The New Brunswick operations consist of the Caribou mine and mill, the Half Mile Mine (that underwent trial production in 2012), plus additional resources at the nearby Stratmat deposit.

Initially, the Caribou mill will be fed with ore from the Caribou underground mine and Half Mile mine.

Once both assets (Peru and New Brunswick) are fully ramped up, by 2015; Trevali can look forward to producing about 300 million pounds of zinc (200 million from New Brunswick and 100 million from Peru), plus an additional 100 million pounds of lead.

The company can increase its production capacity in the Bathurst Mining Camp operations if it proceeds with plans to potentially build a second 4,000-5,000 tonne-per-day milling complex, separate from Caribou, to process ore from the Stratmat deposit.

“Everyone has been waiting for Trevali to make the transition from developer to producer,’’ said Gallucci. “It’s a beautiful thing when you see a junior mining company progress from drilling to production’’ he said.

Biography

Joseph Gallucci, MBA – VP, Senior Analyst – Joseph Gallucci has approximately 10 years of experience in equity research. Joseph joined Dundee Capital Markets in June 2012 as a Mining Research Analyst.

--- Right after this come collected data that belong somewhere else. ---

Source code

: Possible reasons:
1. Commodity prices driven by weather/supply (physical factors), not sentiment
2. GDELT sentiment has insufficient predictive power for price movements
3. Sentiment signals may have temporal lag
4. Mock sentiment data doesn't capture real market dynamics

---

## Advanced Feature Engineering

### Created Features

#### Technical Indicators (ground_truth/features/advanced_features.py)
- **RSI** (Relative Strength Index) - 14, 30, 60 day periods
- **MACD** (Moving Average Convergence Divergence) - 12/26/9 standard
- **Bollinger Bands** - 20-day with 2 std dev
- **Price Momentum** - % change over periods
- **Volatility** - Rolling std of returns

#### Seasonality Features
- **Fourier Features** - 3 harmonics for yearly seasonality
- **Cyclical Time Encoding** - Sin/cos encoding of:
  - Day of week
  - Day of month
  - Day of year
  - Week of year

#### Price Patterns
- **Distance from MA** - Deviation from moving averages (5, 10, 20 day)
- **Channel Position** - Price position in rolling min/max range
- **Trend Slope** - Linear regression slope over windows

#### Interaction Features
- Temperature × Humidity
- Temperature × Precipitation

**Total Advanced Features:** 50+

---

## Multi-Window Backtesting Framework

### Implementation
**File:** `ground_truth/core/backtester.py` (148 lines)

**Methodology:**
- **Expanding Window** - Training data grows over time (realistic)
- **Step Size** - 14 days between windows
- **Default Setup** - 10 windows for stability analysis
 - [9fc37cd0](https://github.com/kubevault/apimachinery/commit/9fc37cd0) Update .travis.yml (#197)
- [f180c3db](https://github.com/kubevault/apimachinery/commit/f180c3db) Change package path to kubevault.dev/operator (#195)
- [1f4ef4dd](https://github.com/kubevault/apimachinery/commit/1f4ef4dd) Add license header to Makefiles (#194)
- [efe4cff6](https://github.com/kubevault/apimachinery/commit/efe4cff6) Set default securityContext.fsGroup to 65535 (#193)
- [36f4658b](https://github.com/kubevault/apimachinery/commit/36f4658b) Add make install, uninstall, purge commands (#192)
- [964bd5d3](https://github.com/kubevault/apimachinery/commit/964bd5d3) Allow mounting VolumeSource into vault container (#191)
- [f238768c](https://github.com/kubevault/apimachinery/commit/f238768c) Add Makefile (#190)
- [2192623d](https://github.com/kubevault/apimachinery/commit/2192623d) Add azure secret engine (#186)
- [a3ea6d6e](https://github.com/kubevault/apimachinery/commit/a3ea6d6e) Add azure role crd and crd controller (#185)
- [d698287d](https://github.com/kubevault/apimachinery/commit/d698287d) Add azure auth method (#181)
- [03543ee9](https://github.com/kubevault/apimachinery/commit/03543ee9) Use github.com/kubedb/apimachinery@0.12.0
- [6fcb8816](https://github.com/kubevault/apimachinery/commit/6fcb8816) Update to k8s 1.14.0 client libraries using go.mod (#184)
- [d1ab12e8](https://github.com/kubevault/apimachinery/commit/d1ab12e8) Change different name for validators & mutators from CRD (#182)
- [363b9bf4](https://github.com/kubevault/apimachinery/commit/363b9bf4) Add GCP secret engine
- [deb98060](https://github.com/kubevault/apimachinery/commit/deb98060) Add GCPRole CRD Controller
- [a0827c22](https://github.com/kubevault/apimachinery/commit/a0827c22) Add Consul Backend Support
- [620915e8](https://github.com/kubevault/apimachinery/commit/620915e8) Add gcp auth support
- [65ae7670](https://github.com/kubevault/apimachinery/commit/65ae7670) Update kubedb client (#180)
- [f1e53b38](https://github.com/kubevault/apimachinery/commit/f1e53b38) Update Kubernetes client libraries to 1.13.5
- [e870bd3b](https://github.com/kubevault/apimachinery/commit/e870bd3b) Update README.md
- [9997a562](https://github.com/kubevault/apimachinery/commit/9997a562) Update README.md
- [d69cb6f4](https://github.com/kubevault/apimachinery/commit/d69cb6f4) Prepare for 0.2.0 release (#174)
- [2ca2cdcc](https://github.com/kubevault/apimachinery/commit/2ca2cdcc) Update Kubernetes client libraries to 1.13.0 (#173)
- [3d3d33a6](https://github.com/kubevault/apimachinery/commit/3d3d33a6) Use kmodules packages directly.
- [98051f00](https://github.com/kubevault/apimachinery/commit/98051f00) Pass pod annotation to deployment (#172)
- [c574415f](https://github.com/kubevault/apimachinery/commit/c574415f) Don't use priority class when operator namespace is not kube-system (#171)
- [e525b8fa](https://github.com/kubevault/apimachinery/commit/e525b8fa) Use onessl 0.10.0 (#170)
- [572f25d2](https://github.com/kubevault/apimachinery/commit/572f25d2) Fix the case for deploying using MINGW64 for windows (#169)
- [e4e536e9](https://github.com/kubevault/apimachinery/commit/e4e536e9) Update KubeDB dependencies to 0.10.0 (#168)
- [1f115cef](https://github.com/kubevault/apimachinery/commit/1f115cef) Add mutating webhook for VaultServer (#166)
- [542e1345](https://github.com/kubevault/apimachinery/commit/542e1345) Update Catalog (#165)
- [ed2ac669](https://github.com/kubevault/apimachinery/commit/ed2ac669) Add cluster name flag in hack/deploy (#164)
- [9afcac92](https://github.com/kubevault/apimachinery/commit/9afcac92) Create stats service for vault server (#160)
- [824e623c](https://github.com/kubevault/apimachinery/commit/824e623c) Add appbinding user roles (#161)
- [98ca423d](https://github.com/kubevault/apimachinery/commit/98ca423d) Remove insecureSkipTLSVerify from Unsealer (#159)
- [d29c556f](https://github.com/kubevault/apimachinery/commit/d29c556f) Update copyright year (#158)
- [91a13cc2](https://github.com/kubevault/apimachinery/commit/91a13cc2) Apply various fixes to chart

Joseph spent the previous 5 years at Canada’s largest independent broker, in the mining research team where he was originally a research associate and then promoted to Mining Analyst. Joseph’s main focus is on base metals and bulk commodities on a global scale. Prior to this, Joseph was a research associate in the forestry sector at a Canadian bank-owned broker. Mr. Gallucci holds a Bachelor of Commerce degree from Concordia University. Mr. Gallucci also holds an MBA in investment management from the Goodman Institute of Investment Management.

Disclosures:

Joseph Gallucci does not beneficially own, have a financial interest in, or exercise investment discretion or control over, Trevali Mining Corp.

Dundee Capital Markets and its affiliates, in the aggregate, do not beneficially own 1% or more of a class of equity securities issued by Trevali Mining Corp.

Dundee Capital Markets has provided investment banking services to Trevali Mining Corp. in the past 12 months.
All disclosures and disclaimers are available on the Internet at www.dundeecapitalmarkets.com. Please refer to formal published research reports for all disclosures and disclaimers pertaining to companies under coverage and Dundee Capital Markets. The policy of Dundee Capital Markets with respect to Research reports is available on the Internet at www.dundeecapitalmarkets.com.